Taleb nasılsa, tabî´î, netîce öyle çıkar,
Meşiyyetin sana zulmetmek ihtimâli mi var
"Çalış "´ dedikçe şerîat, çalışmadın, durdun,
Onun hesâbına birçok hurâfe uydurdun!
Sonunda bir de "tevekkül" sokuşturup araya,
Zavallı dini çevirdin onunla maskaraya!
Bırak çalışmayı, emret oturduğun yerden,
Yorulma, öyle ya, Mevlâ ecîr-i hâsın iken!
Yazıp sabahleyin evden çıkarken işlerini,
Birer birer oku tekmil edince defterini;
Bütün o işleri Rabbim görür.
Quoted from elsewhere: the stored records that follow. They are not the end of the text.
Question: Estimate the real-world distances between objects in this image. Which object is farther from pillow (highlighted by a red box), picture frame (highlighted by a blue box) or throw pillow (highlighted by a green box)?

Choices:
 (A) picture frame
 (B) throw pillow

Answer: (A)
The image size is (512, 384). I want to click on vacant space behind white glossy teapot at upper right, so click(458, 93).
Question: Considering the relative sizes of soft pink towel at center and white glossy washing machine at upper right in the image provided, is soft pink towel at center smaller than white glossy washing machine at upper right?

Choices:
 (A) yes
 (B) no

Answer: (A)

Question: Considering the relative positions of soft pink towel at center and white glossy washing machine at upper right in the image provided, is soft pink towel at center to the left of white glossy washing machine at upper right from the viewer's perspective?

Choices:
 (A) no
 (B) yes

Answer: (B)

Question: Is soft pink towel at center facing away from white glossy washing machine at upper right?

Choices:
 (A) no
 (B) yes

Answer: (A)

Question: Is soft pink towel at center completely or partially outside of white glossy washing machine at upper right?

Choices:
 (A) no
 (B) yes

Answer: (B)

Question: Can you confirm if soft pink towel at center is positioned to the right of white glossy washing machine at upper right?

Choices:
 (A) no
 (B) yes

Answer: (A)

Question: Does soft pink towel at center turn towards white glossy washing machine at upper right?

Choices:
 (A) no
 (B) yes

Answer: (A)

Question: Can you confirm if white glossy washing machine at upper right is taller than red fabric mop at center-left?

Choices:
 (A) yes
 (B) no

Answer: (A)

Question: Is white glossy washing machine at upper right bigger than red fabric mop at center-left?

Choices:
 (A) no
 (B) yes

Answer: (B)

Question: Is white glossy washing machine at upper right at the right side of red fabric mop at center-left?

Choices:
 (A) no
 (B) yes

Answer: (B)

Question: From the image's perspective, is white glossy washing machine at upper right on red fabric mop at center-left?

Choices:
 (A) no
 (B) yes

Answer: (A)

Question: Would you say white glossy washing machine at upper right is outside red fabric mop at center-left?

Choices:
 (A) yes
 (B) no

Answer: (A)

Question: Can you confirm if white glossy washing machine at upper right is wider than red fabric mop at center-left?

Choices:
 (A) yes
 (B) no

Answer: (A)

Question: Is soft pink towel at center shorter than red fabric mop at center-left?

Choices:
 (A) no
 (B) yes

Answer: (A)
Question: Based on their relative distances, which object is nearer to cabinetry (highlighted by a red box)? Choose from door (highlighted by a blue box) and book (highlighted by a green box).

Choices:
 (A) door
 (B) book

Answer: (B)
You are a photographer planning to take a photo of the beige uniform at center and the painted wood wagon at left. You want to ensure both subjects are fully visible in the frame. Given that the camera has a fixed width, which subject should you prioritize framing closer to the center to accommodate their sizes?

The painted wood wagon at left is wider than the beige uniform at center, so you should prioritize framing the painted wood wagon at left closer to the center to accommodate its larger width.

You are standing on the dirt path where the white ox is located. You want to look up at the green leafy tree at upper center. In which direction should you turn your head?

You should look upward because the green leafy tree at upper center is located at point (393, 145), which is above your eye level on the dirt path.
Vazîfesidir...
Yükün hafifledi... Sen şimdi doğru kahveye gir!
Çoluk, çocuk sürünürmüş sonunda aç kalarak...
Hudâ vekîl-i umûrun değil mi Keyfine bak!
Onun hazîne-i in´âmı kendi veznendir!
Havâle et ne kadar masrafın olursa... Verir1
Silâhı kullanan Allah, hudûdu bekleyen O;
Levâzımın bitivermiş, değil mi Ekleyen O!
Çekip kumandası altında ordu ordu melek;
Senin hesâbına küffârı hâk-sâr edecek!
Başın sıkıldı mı, kâfi senin o nazlı sesin:
" Yetiş!" de kendisi gelsin, ya Hızr´ı göndersin!
Evinde hastalanan varsa, borcudur: Bakacak;
Şifâ hazînesi derhal oluk oluk akacak.
Demek ki: Her şeyin Allah... Yanaşman, ırgadın O;
Çoluk çocuk O´na âid: Lalan, bacın, dadın O;
Vekîl-i harcın O; kâhyan, müdir-i veznen O;
Alış seninse de, mes´ûl olan verişten O;
Denizde cenk olacakmış... Gemin O, kaptanın O;
Ya ordu lâzım imiş... Askerin, kumandanın O;
Köyün yasakçısı; şehrin de baş muhassılı O;
Tabîb-i âile, eczâcı... Hepsi hâsılı O.
Ya sen nesin Mütevekkil! Yutulmaz artık bu!
Biraz da saygı gerektir... Ne saygısızlık bu!